My 20s are a blur of drunken nights filled with women who ran from my desperate need to be loved. I was so nervous and uncomfortable when it came to sexual attraction that I had to drink to pursue. And drink I did! The only thing that controlled my drinking was my lack of money. Given more money, there'd have been much more booze. When I finally did meet someone who wanted to be in a relationship with me, she wanted to change me. She didn't love me the way I was. She told me she didn't find me attractive because I was too fat. She said I wasn't sexually adventurous enough for her. She used my desperate need to not be alone as leverage to open up our relationship. I have a crystal clear memory of sitting in the house in Baltimore waiting for her to come home after spending the night with another woman. I drank directly out of a bottle of gin, my body feeling like it was actually being torn in half, until I passed out. Sometimes drinking actually saved my life. I seriously contemplated killing myself not especially because I wanted to die but because I didn't want to hurt anymore. Usually I got too drunk to be able to do anything.

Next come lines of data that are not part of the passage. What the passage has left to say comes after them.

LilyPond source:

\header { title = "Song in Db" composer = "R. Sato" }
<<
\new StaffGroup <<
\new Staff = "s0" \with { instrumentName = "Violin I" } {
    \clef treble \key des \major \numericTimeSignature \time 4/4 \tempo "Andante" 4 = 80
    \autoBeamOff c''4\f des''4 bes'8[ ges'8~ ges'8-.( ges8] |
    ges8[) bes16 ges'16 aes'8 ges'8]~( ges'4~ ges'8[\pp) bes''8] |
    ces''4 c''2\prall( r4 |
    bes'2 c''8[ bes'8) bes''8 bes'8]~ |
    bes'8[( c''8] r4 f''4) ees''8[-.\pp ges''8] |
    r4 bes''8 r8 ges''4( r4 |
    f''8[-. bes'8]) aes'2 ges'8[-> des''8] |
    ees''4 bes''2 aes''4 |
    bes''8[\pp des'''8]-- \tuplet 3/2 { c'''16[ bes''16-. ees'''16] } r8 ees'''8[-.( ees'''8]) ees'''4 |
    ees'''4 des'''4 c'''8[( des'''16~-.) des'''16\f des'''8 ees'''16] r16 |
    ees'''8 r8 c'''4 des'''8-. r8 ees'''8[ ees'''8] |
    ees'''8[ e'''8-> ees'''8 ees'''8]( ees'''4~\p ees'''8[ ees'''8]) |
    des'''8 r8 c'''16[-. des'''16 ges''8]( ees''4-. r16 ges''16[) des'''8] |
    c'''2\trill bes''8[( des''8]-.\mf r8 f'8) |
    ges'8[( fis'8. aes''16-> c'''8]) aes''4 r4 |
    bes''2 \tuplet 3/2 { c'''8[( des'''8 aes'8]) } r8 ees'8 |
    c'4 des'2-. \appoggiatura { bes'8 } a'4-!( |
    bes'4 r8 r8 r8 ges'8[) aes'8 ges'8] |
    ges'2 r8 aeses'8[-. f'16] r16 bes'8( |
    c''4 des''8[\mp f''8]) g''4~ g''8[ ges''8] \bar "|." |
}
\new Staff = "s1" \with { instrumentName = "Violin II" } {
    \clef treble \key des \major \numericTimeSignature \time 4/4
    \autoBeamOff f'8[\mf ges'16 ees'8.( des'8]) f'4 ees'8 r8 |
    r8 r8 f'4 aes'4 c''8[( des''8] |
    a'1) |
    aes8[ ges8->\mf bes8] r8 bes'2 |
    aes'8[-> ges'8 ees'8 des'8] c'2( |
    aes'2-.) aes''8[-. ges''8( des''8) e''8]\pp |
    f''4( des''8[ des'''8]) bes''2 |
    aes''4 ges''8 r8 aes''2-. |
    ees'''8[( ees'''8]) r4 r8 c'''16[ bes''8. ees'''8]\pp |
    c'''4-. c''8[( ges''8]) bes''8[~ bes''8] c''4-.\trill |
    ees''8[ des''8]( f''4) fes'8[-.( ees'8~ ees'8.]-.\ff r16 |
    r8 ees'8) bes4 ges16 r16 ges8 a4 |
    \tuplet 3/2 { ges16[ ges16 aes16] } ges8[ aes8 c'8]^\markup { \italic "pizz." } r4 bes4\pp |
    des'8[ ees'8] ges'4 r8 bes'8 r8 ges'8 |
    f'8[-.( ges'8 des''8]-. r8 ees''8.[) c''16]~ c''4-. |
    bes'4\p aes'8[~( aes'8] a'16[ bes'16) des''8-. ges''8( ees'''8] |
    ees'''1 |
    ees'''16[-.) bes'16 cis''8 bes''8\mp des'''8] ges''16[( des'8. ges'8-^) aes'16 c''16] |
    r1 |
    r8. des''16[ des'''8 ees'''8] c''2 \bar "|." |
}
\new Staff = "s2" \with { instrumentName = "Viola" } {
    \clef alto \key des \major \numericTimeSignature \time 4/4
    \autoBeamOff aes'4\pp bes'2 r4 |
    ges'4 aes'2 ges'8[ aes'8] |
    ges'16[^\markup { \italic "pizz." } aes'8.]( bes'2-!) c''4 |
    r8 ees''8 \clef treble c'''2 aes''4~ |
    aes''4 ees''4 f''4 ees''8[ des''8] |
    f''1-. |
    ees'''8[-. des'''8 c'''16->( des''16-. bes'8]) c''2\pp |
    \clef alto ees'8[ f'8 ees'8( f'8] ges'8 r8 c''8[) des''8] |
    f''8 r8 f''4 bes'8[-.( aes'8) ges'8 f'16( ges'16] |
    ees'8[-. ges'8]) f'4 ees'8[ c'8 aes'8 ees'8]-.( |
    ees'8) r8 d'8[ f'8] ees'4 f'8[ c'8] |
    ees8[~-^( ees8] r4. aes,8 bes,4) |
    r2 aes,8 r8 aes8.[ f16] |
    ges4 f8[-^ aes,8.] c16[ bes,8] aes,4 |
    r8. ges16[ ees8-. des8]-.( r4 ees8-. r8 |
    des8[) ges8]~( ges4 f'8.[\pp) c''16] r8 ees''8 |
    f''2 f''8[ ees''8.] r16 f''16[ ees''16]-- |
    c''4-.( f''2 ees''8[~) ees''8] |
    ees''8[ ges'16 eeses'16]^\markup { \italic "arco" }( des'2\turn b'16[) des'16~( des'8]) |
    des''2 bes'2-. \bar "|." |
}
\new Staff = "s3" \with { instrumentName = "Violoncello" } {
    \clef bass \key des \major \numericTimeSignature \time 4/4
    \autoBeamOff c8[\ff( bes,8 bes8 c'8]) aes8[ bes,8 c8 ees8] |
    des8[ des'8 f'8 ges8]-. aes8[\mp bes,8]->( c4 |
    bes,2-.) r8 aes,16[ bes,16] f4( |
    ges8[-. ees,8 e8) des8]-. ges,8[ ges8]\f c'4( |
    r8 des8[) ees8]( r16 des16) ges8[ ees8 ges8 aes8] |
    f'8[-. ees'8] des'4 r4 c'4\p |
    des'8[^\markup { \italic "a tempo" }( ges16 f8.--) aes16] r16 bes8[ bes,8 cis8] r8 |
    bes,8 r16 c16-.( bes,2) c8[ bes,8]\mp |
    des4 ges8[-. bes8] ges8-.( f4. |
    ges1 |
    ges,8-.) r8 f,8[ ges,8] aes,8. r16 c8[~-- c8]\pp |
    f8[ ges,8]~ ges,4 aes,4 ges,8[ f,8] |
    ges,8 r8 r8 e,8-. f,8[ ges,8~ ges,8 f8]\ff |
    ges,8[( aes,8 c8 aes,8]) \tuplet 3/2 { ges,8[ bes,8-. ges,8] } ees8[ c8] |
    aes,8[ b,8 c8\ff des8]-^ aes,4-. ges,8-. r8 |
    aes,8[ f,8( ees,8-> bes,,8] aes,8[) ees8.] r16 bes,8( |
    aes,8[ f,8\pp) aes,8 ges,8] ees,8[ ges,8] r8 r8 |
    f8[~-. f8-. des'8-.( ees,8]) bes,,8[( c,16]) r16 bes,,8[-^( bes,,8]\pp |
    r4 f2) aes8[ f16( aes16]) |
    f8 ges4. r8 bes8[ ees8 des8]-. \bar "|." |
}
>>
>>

Once I discovered opiates, I left alcohol alone. Opiates were way better at distancing myself from others. With alcohol, nerve endings become duller but so did everything else. I wasn't able to think clearly and, more importantly, I found it hard to hide that I was drunk. With opiates, it was like a lacy veil dropped between me and everything else. Nothing hurt, nothing was too bothersome, I had energy, I could get stuff done, and best yet no one knew I was high. I found myself able to keep everyone outside while I was tucked safely inside. Only it eventually stopped working. I can't remember exactly when but at some point it became less about getting high and more about not being sick. When there was a day I couldn't get drugs then I drank. I rarely did both. I didn't want to kill myself! *eye roll*
The way I've been living no longer works for me. I can't be the kind of person who lies to my wife and steals anything from people. That's not who I am. This behavior is incongruous with my true self. My sponsor tells me that if I make my amends, if I get through the steps and do the work, then my behavior will naturally line up with who I am. One of the things about AA and NA too is that everyone in the rooms earned their seat. We've all been to the same hell even if we took different roads to get there. When my sponsor says I know you can do it because I did, I trust her. That's what her sponsor told her and that's what her sponsor told her. It's worked for millions of people and I see the living proof every time I go to a meeting. So I know it's true. I can do this because Lo says I can, because Sharon says I can, because they were sitting right where I am once and they made it through to the other side. I really don't want to make these amends but I need to because I'm no longer the person who will steal your money or your drugs or anything else for that matter. The final nail in that coffin is to face those actions, tell those I hurt I'm sorry, and then never do it again. That's what the amends are really all about. Making sure this person I am now remembers the person I once was. The big book says we will not regret the past nor wish to shut the door on it but it's certainly a room I don't want to visit anymore.